Quote from: Virginia Hall on October 12, 2016, 12:20:27 AM
One of the best pieces of advice I ever got was from a transman who said, "The more you look and act in role, the more people will want to help you . . . they will want to help you."
This is very true, at least in my experience.
My therapist advocated going slow when I first started out, precisely because of my lack of childhood dysphoria. She was a bit condescending, but in principle I agreed with her. I wasn't the norm.
So I had to
know for myself if this was the right thing to do, though I certainly
believed it to be the case. As far as I was concerned, that meant seeing how I would feel about being gendered female. Which, in turn, meant I had to actually be able to elicit that reaction in the world around me. Knowing that it would take forever to pass visually, and that voice work was essentially free, I focused first on my voice (and doing zapping, of course). And when I found it, heard that voice on my recording software, I was over the moon. I literally wept in joy.
The first therapy session I had once I'd found my voice, my conservative therapist agreed it was time to start HRT. I mean, at that point it was
apparent to both of us that this was going to happen.
QuoteWhat did you do to get your voice in six months? Not by voice surgery, so what worked for you?
Daily practice using spectrogram software to "see" my pitch and resonance. It was slow going, because there's so much more to voice than just pitch, though pitch is certainly fundamental. And I could only do an hour or less per day, lest I strain my voice and set it back several days or a week (which happened a couple times).
As to technique, it's all about tightening the larynx. Getting the larynx positioned higher in the throat. This has several effects. First, it stretches the vocal cords, providing higher pitch. Second, it removes chest resonance, which affects timbre. Finally (and this is where I differ from other people) it doesn't force your resonance into your sinuses -- which is a more stereotypically "gay male" sort of a voice.
The trick I eventually found was to imitate certain cartoon characters, Yoda in particular. With my Yoda voice, it was just a matter of gently relaxing out of it until the proper timbre came through. The other thing that helps is the position of your tongue -- keep it "down" in the back of your mouth, without jamming it into the back of your throat. This activates a certain amount of tension in the appropriate muscles back there, at least it seems that way to me.
There have been a handful of times (yes, like, five total) that I've been casually misgendered by random strangers in public, like at the grocery store, or silhouetted by the sun, as I'm tall and stocky. As soon as I talk, though, that's quickly corrected. People apologize, almost trip over themselves in doing so. I don't correct them or say they got it wrong -- I'll say something like "plastic bags, please" -- and it's just apparent.

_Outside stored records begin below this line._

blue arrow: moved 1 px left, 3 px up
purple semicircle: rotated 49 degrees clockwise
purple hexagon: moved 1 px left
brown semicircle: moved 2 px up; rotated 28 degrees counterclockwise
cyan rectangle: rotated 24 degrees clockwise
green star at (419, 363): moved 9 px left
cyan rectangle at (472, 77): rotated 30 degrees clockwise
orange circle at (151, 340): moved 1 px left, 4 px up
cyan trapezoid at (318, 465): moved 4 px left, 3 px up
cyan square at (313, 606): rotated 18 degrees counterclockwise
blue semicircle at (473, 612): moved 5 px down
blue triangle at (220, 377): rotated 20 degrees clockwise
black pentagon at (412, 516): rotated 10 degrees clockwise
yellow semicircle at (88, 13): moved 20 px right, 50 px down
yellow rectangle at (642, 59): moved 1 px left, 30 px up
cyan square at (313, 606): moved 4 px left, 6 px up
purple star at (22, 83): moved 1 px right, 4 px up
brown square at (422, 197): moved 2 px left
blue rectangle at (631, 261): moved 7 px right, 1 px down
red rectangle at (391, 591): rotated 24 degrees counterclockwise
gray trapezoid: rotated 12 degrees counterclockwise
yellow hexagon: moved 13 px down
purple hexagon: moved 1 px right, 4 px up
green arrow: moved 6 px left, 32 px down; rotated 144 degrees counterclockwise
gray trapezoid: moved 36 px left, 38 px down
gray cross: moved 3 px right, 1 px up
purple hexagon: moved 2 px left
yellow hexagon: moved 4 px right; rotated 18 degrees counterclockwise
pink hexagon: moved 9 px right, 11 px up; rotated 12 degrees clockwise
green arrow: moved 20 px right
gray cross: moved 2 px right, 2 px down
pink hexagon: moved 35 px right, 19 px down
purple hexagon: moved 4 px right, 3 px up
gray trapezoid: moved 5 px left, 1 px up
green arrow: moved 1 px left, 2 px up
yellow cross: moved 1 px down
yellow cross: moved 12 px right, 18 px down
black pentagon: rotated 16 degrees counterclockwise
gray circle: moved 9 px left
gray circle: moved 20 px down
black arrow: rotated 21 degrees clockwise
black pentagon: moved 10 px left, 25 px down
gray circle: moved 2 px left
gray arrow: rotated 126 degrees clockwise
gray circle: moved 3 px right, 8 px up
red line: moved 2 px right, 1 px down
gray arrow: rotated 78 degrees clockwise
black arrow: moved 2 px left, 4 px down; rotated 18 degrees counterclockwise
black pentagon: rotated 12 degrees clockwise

I had a conversation about this with a couple lesbians some time ago, in a completely different context (a context of non-disclosure, of course). One woman, who was very overweight and had short cropped hair, noticed this happened on occasion. She thought it was kind of amusing that this happened to her on occasion (always in a casual public space, like the grocery store) and of course never gave it a second thought. Her partner, on the other hand, was thin and wiry (and also with cropped hair), and had some facial hair on her chin which she deliberately didn't cut. She was
mystified that this alone could get her misgendered on occasion.
It was then I realized that what makes cisgendered women "cis" is that they don't feel any dyphoria when such a thing happens.